Collection entries:
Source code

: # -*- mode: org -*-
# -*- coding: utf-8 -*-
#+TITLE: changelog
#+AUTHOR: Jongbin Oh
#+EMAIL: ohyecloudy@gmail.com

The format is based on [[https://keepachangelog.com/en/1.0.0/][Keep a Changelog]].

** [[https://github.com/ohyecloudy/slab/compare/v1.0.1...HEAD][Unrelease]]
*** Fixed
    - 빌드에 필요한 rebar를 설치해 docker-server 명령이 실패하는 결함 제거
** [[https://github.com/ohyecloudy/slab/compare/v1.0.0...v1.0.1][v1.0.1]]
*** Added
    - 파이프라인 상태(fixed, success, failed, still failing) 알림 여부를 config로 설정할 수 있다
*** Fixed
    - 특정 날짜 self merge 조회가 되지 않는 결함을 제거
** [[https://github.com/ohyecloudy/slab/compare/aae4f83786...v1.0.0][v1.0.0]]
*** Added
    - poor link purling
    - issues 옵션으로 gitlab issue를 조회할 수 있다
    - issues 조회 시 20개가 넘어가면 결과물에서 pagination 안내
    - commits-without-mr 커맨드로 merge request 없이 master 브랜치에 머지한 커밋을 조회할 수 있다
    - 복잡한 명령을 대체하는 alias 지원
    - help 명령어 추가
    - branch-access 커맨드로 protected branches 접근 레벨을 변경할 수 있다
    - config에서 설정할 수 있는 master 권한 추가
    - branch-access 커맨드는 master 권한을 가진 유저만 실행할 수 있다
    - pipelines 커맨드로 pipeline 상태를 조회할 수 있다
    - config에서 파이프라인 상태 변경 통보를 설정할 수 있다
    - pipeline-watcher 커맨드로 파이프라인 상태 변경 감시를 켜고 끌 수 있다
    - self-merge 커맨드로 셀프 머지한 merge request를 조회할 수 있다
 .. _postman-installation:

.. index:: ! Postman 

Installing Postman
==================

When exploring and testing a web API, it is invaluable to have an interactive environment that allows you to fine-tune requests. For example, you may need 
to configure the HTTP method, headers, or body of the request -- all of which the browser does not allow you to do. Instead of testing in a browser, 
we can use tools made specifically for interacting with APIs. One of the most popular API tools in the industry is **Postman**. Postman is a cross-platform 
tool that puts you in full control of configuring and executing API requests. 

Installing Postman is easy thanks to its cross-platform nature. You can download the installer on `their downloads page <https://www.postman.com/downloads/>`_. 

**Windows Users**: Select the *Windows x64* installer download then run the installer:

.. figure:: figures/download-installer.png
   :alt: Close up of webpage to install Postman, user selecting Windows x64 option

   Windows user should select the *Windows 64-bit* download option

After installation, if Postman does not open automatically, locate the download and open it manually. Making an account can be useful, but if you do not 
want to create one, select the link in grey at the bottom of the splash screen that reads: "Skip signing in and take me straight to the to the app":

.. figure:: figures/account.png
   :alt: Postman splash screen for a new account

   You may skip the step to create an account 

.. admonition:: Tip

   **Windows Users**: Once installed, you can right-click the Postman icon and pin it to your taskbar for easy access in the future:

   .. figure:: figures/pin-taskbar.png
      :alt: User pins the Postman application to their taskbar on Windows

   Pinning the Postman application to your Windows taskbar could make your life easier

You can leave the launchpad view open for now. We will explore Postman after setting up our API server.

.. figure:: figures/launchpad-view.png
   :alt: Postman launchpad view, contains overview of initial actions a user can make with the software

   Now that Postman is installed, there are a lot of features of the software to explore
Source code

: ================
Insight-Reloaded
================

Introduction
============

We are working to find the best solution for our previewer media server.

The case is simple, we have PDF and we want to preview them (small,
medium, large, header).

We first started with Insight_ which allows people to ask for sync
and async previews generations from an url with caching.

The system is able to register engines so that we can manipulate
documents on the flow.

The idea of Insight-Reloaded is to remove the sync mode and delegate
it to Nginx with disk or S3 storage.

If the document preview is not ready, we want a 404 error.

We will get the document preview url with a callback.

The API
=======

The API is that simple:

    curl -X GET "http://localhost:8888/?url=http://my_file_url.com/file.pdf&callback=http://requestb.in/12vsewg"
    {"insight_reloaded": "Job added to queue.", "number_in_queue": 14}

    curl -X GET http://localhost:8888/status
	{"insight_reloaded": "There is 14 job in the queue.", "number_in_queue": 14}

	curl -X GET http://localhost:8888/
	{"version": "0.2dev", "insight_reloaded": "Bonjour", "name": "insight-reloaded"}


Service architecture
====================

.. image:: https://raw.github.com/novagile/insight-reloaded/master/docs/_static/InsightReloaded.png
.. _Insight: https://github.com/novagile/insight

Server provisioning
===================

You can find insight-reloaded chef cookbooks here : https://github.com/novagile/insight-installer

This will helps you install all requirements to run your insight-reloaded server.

Your task: Write the data out again, verbatim.

Solution:
Source code

: # -*- mode: org -*-
# -*- coding: utf-8 -*-
#+TITLE: changelog
#+AUTHOR: Jongbin Oh
#+EMAIL: ohyecloudy@gmail.com

The format is based on [[https://keepachangelog.com/en/1.0.0/][Keep a Changelog]].

** [[https://github.com/ohyecloudy/slab/compare/v1.0.1...HEAD][Unrelease]]
*** Fixed
    - 빌드에 필요한 rebar를 설치해 docker-server 명령이 실패하는 결함 제거
** [[https://github.com/ohyecloudy/slab/compare/v1.0.0...v1.0.1][v1.0.1]]
*** Added
    - 파이프라인 상태(fixed, success, failed, still failing) 알림 여부를 config로 설정할 수 있다
*** Fixed
    - 특정 날짜 self merge 조회가 되지 않는 결함을 제거
** [[https://github.com/ohyecloudy/slab/compare/aae4f83786...v1.0.0][v1.0.0]]
*** Added
    - poor link purling
    - issues 옵션으로 gitlab issue를 조회할 수 있다
    - issues 조회 시 20개가 넘어가면 결과물에서 pagination 안내
    - commits-without-mr 커맨드로 merge request 없이 master 브랜치에 머지한 커밋을 조회할 수 있다
    - 복잡한 명령을 대체하는 alias 지원
    - help 명령어 추가
    - branch-access 커맨드로 protected branches 접근 레벨을 변경할 수 있다
    - config에서 설정할 수 있는 master 권한 추가
    - branch-access 커맨드는 master 권한을 가진 유저만 실행할 수 있다
    - pipelines 커맨드로 pipeline 상태를 조회할 수 있다
    - config에서 파이프라인 상태 변경 통보를 설정할 수 있다
    - pipeline-watcher 커맨드로 파이프라인 상태 변경 감시를 켜고 끌 수 있다
    - self-merge 커맨드로 셀프 머지한 merge request를 조회할 수 있다
 .. _postman-installation:

.. index:: ! Postman 

Installing Postman
==================

When exploring and testing a web API, it is invaluable to have an interactive environment that allows you to fine-tune requests. For example, you may need 
to configure the HTTP method, headers, or body of the request -- all of which the browser does not allow you to do. Instead of testing in a browser, 
we can use tools made specifically for interacting with APIs. One of the most popular API tools in the industry is **Postman**. Postman is a cross-platform 
tool that puts you in full control of configuring and executing API requests. 

Installing Postman is easy thanks to its cross-platform nature. You can download the installer on `their downloads page <https://www.postman.com/downloads/>`_. 

**Windows Users**: Select the *Windows x64* installer download then run the installer:

.. figure:: figures/download-installer.png
   :alt: Close up of webpage to install Postman, user selecting Windows x64 option

   Windows user should select the *Windows 64-bit* download option

After installation, if Postman does not open automatically, locate the download and open it manually. Making an account can be useful, but if you do not 
want to create one, select the link in grey at the bottom of the splash screen that reads: "Skip signing in and take me straight to the to the app":

.. figure:: figures/account.png
   :alt: Postman splash screen for a new account

   You may skip the step to create an account 

.. admonition:: Tip

   **Windows Users**: Once installed, you can right-click the Postman icon and pin it to your taskbar for easy access in the future:

   .. figure:: figures/pin-taskbar.png
      :alt: User pins the Postman application to their taskbar on Windows

   Pinning the Postman application to your Windows taskbar could make your life easier

You can leave the launchpad view open for now. We will explore Postman after setting up our API server.

.. figure:: figures/launchpad-view.png
   :alt: Postman launchpad view, contains overview of initial actions a user can make with the software

   Now that Postman is installed, there are a lot of features of the software to explore
Source code

: ================
Insight-Reloaded
================

Introduction
============

We are working to find the best solution for our previewer media server.

The case is simple, we have PDF and we want to preview them (small,
medium, large, header).

We first started with Insight_ which allows people to ask for sync
and async previews generations from an url with caching.

The system is able to register engines so that we can manipulate
documents on the flow.

The idea of Insight-Reloaded is to remove the sync mode and delegate
it to Nginx with disk or S3 storage.

If the document preview is not ready, we want a 404 error.

We will get the document preview url with a callback.

The API
=======

The API is that simple:

    curl -X GET "http://localhost:8888/?url=http://my_file_url.com/file.pdf&callback=http://requestb.in/12vsewg"
    {"insight_reloaded": "Job added to queue.", "number_in_queue": 14}

    curl -X GET http://localhost:8888/status
	{"insight_reloaded": "There is 14 job in the queue.", "number_in_queue": 14}

	curl -X GET http://localhost:8888/
	{"version": "0.2dev", "insight_reloaded": "Bonjour", "name": "insight-reloaded"}


Service architecture
====================

.. image:: https://raw.github.com/novagile/insight-reloaded/master/docs/_static/InsightReloaded.png
.. _Insight: https://github.com/novagile/insight

Server provisioning
===================

You can find insight-reloaded chef cookbooks here : https://github.com/novagile/insight-installer

This will helps you install all requirements to run your insight-reloaded server.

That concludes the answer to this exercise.